I asked those people some questions…and from there I went on to build up my own knowledge! I did all the things! I read a lot of great books and listened to my favorite real estate podcasts.

Then, it was go time!

I was so excited to rely on my own knowledge because it got me to my first investment property!

The thing is…even though I learned some great things, it didn’t stop me from making a few costly mistakes.

Looking back, I realized I had a limited viewpoint of the type of knowledge I could access. You may hear some nuggets from an IG live or a podcast that’s helpful. But there’s no customized book or podcast that’s going to tell you what you need for your unique situation!

After over seven years, I’ve learned that each real estate deal is different. No deal is ever the same.

As a new investor, this may sound overwhelming. I get it. And that’s why I don’t want you to make the same mistakes I did!

Throughout the month, I’m going to share with you, not only the mistakes I’ve made, but the ones I’ve seen other new investors make as well. Avoiding these mistakes will save you so much time and money, and help you reach your goals faster!

I want to talk about the most common newbie mistake…

Not running the numbers!

This is really important! When purchasing an investment property, you are starting a business. It’s not a hobby or something you do on the side. If you don’t run the numbers to project how much your business is going to make, that business won’t last.

…NEVER just look at a property and say, “that’s cute, I want to buy it!”

Or … “OH MY GOSH!  This seems like a good deal, let me call my realtor and schedule a showing!”

I’ll give you an example.

When I found my 20-unit apartment complex earlier this year, here’s what I did…

– I read the listing to find out more about the property.

– I looked at Google earth to see the surrounding area.

– I called my mentor to run the numbers.

– I reached out to the agent to find out what the current rents were.

– And then I ran all the numbers.
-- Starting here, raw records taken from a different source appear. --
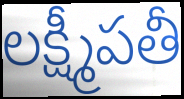
లక్ష్మీపతీ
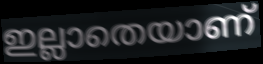
ഇല്ലാതെയാണ്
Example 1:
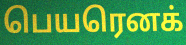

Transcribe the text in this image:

பெயரெனக்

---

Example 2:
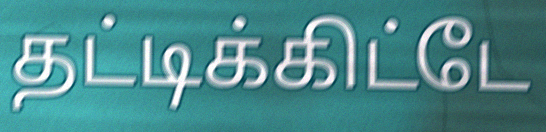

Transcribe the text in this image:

தட்டிக்கிட்டே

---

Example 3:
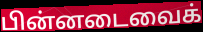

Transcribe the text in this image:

பின்னடைவைக்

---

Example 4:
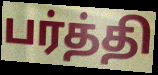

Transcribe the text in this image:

பர்த்தி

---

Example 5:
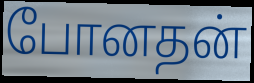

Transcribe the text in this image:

போனதன்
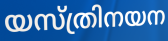
യസ്ത്രിനയന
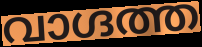
വാഗ്ദത്ത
Here’s what that looks like…

  1. How much is the property listed for?
  2. How much is the property getting in rent?
  3. If I were to buy this property and improve the value, how much would it be worth after renovations?
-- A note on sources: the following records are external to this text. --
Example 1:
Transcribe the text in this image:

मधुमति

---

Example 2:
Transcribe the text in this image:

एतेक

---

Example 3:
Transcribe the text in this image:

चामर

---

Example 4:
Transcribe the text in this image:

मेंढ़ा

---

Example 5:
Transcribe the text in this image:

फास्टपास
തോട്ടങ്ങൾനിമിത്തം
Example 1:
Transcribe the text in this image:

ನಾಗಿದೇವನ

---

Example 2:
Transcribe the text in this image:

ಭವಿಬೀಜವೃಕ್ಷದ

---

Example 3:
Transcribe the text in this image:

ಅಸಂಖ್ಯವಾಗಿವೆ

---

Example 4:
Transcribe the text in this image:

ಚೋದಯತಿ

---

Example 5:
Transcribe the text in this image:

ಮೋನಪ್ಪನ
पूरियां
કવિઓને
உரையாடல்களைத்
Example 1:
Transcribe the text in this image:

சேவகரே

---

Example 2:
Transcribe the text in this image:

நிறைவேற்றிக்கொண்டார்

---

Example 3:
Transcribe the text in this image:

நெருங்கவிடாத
(To get an estimate, find 3 similar properties that sold within the last six months. The average of those is the after-repair value.)

  1. Based on the after-repair value, how much would the mortgage payment be vs. how much I could get in rents?

(Let’s say the bank gives you 80% of the after-repair value. That’s going to determine the mortgage payment. To calculate the rent, see what’s going on in the area. Some sites to use are Zillow or Rentometer.)

Once you have these preliminary numbers, it will get you closer to deciding if this property is a good deal.

I can’t say this enough…running the numbers is important so you can determine the proper after-repair value on the front end!

I’ve seen when people didn’t analyze the numbers…and it caused stress, wasted time, and A LOT of DEBT!